5- Resûlullah sallallahu aleyhi ve sellem buyuruyor: “Allah’ın en sevdiği iş, az da olsa sürekli olandır.” Demek ki Rabbimiz saman alevi türünden iş istememekte, böylesini sevmemektedir. Beş lira bile olsa sürekli olan, devamlılık kazanmış hayır daha makbuldür. Zira sürekli olmayan, süreklinin getiri ve faydasını sağlamaz. Şayet istediğimiz iyiliğin, güzelliğin, insanlığın bekası ise bunu sürekli hâle gelen işler sağlayabilir.

6- Bakara suresinin 264. ayet-i kerimesi bütün iyilikler için uyarısını zihinden çıkarmamak gerekir: “Ey iman edenler, yaptığınız iyilikleri başa kakarak sadakalarınızı iptal ettirmeyin.”

“Sizin ayakkabınız bile yoktu, o zaman size şu şu iyilikleri etmiştik, hatırlamıyor musunuz?” dendiği anda o, zamanında yapılan fedakârlıklar silinip kayboluyor ve sevapları elden gidiyor demek ki. Bu başa kakma, karşıdakinin nankörlük etmesi hâlinde dahi haklı bir sebeple yapılamaz. Nitekim yapılan iş Allah içinse Allah hem o iyiliği hem karşıdakinin iyiliğe nankörlükle mukabele ettiğini görmektedir. Fakat Allah için değil de karşısındakini kendine köle etmek için yapılmışsa iyilik, burada zaten Müslümanca iş söz konusu olamaz.

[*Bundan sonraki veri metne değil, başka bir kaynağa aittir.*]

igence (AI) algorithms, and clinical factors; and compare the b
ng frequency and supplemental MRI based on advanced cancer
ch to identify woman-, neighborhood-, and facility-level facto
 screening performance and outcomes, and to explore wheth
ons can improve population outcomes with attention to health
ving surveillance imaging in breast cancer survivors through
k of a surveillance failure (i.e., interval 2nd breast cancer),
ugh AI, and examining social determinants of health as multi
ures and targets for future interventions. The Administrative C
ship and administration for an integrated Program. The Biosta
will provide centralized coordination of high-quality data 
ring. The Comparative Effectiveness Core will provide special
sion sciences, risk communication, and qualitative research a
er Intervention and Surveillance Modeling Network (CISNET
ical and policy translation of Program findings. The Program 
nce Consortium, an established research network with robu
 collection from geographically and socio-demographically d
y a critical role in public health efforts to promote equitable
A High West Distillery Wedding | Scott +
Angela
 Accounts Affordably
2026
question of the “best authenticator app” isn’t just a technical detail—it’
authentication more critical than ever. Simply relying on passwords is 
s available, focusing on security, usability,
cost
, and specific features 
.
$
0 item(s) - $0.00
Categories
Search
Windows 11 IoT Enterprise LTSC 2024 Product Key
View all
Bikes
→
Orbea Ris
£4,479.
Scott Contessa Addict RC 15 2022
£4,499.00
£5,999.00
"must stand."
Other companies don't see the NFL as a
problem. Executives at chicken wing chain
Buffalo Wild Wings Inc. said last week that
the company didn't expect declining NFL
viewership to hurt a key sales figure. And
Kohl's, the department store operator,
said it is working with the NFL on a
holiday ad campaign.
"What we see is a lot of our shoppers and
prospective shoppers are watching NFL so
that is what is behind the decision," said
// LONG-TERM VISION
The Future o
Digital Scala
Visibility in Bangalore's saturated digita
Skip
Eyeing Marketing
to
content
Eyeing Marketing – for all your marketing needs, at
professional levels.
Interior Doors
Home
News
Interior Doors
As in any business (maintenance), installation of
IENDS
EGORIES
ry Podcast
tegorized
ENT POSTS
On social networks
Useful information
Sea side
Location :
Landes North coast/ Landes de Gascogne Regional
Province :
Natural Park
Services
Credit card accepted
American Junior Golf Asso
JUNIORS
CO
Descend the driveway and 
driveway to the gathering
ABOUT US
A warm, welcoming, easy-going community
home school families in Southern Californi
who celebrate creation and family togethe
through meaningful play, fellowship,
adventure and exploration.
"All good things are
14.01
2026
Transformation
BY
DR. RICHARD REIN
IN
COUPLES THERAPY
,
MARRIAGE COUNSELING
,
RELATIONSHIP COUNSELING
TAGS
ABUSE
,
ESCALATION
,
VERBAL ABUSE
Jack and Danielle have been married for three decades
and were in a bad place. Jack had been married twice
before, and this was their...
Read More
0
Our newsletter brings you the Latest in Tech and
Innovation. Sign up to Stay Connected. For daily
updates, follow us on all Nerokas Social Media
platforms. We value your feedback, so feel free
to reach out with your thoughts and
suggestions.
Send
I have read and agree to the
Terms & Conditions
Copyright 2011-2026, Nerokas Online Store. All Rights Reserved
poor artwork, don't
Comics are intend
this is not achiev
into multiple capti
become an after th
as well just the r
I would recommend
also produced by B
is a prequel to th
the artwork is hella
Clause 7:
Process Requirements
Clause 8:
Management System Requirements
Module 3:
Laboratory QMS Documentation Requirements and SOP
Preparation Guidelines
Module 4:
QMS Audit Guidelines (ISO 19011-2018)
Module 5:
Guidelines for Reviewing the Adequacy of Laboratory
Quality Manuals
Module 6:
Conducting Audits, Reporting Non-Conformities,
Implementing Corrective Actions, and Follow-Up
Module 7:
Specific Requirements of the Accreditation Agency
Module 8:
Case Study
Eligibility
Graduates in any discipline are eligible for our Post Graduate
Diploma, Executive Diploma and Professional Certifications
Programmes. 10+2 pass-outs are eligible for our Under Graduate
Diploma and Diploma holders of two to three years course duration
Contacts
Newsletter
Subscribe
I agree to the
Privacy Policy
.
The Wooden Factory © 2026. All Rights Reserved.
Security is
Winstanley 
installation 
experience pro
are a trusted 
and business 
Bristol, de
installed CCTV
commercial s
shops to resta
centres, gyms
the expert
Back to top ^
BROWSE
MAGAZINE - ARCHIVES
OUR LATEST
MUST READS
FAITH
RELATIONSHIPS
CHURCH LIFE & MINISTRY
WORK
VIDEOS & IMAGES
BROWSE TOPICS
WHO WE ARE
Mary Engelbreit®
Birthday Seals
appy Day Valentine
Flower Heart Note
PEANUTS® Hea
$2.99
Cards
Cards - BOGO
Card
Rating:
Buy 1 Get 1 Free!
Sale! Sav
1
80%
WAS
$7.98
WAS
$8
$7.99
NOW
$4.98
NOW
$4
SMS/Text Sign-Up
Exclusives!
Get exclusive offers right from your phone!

7- Yapılacak iş her neyse onu mutlaka istişare ile yapmak lazımdır. Bir aile sulhuna, çocuğun birine nasihate veya başka bir işe gidilecekse o konuda tecrübesi olan biriyle sorular sorarak fikir alışverişi fayda sağlar. Yoksa insanın gücü, şeytanın çıkardığı bir fitne ateşini söndürmeye tek başına yetmeyebilir. Şeytan çok tecrübelidir, müminler de insanlar arasındaki tecrübeleri değerlendirerek daha güçlü olabilirler. “İki tokat atıp bu işi hallederiz” denen yerde üstüne bir de tokat yenerek dönülmesi işten bile olmayabilir.

Canlı Cenaze!

Canlı Cenaze!

Eğer belli yaşa gelmiş bir mümin, “ben yapacak hayır bulamıyorum” diyecek kadar önünü göremediği bedbahtlık yaşıyorsa onun afet duası okuması iyi olur, çünkü canlı cenaze gibidir! Hiç yoksa şu vardır: Abdest alıp iki rekât namaz kıldıktan sonra ümmetimizin hastaları için dua edemez mi insan? Buna bir meleğin âmin demesi ve ağır hastalıkla inleyen bir çocuğun bu duanın isabetiyle şifaya kavuşmasına vesile olma ihtimali elbette vardır. Öyleyse hani iyilik yapamazdın? Hayır, yapabilirsin hem de pek çok şey yapabilirsin.